Yarınki TKL finalim için okumuş olmam gereken, ancak şu ana kadar yarısına bile gelmemiş olduğum kitap Prisoners of Ourselves (Essays on the Psychology of Totalitarianism in Everyday Life) hakkında yazmak istedim. Çoktan uyumuş olmam gerekirken normal uyku saatim olan 8de kalkacak olmamın verdiği rahatsızlık nedeniyle uyuyamayışımın vicdan azabını engellememin tek yolu bu.

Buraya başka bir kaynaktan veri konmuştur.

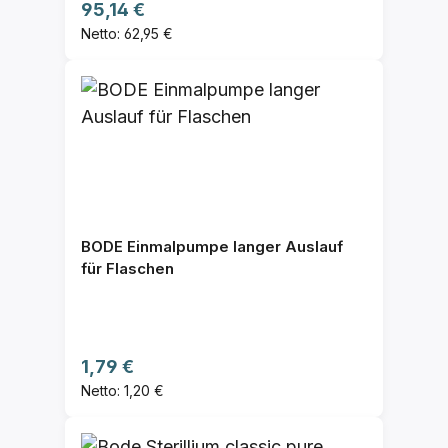
Regulärer Preis:
95,14 €
Netto: 62,95 €
BODE Einmalpumpe langer Auslauf
für Flaschen
Regulärer Preis:
1,79 €
Netto: 1,20 €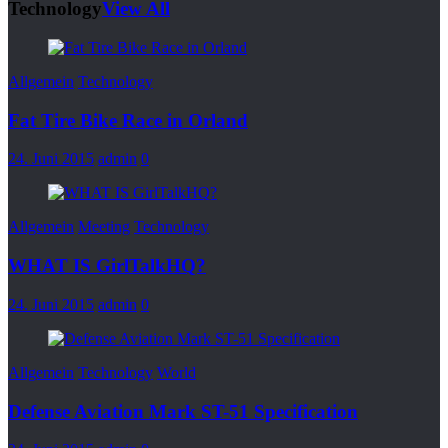
Technology
View All
Allgemein
Technology
Fat Tire Bike Race in Orland
24. Juni 2015
admin
0
Allgemein
Meeting
Technology
WHAT IS GirlTalkHQ?
24. Juni 2015
admin
0
Allgemein
Technology
World
Defense Aviation Mark ST-51 Specification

İşte 272 sayfadan oluşan kitabın okumuş olduğum 58 sayfasından ulaştığım sonuçlar:
-Totaliter güçler, gece uykudadırlar. Okullar da dahil olmak üzere devlet ve kurumları gece uykudadır. Bu nedenle, bizim de gece uykuda olmamızı isterler. Gece uyanık kalıp gündüz uyumanın normal olmadığı aklımıza kazınmıştır çünkü kontrol edilebilmemizin tek yolu budur. Peki ama neden ben gece uyuyup sabahın köründe okula gidip bu kitap hakkında sınav olmak zorundayım? Çok çelişkili bir durum.
-Totalitarizmin toplumu kontrol altında tutmasının bir diğer yolu da kelimelerdir. Duygularımızı içine sığdırmak zorunda bırakıldığımız yaratılmış kavramlar olan kelimeler, hislerimizi kendimize saklamamız ve kısıtlı iletişim kurabilmemiz içindir. Sessizlik ise, tüm duyuların duygulara açık ve onları algılar durumda olduğu tek durumdur.

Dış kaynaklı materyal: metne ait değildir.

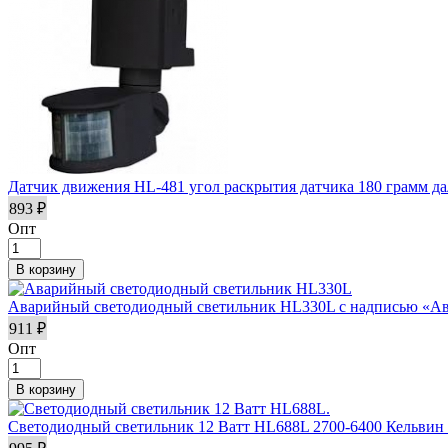
Датчик движения HL-481 угол раскрытия датчика 180 грамм да
893 ₽
Опт
Аварийный светодиодный светильник HL330L с надписью «А
911 ₽
Опт
Светодиодный светильник 12 Ватт HL688L 2700-6400 Кельв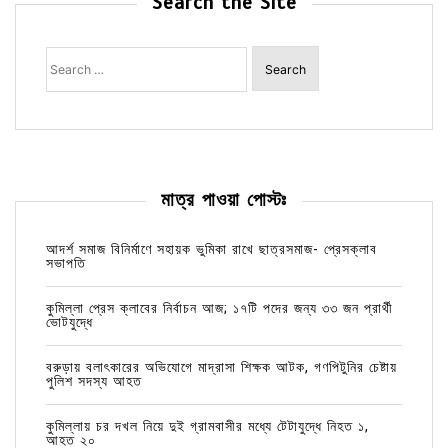
Search the Site
Search
for:
মাত্র পাওয়া পোস্টঃ
আদর্শ সমাজ বিনির্মাণে সহায়ক ভুমিকা রাখে ছাত্রসমাজ- প্রেসক্লাব
সভাপতি
কুমিল্লা প্রেস ক্লাবের নির্বাচন আজ; ১৭টি পদের জন্য ৩৩ জন প্রার্থী
ভোটযুদ্ধে
বরুড়ায় বলাৎকারের অভিযোগে মাদ্রাসা শিক্ষক আটক, গণপিটুনির চেষ্টায়
পুলিশ সদস্য আহত
কুমিল্লায় চর দখল নিয়ে দুই গ্রামবাসীর মধ্যে টেটাযুদ্ধে নিহত ১,
আহত ২০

-Cennete giriş, başkalarının yargılarına tabidir. Cehennem, sadece yargılanmayı kabullenenler için kötüdür. Özgürlük cehennemdir. Bu cennet/cehennem işi beni daraltıyor olsa da, hacı hoca takımıyla cennette takılmak istemezdim.
-Delilerden herkes korkar, çünkü beklenmedik şeyler yapma ihtimalleri vardır. Duygu ve düşüncelerini belirtirken tereddüt etmez, içlerinden geleni yaparlar. Artık deli olma özgürlüğü bile yoktur insanın. Deli olduğunuzu psikiyatristlere kanıtlamak zorunluluğunuz vardır. Deli, ve dolayısıyla beklenmedik olmanız, kontrol edilebilir olmanız yolunda bir engeldir. Bu nedenle devlet delileri sevmez. Psikiyatristler, Formula 1'deki pit stoplar gibidir. Gittiğinizde sizi onarır ve yarışa tekrar yollarlar. Yarışın kendisi asla sorgulanmaz, psikiyatristlerin tek sorguladıkları yarışı sorgulayanlardır.
-Yarın sınavım ve daha okumam gereken 200 sayfa var. Eğitim sisteminin totaliter yapısı hakkında bir bölüm daha eklenmeli bence o kitaba.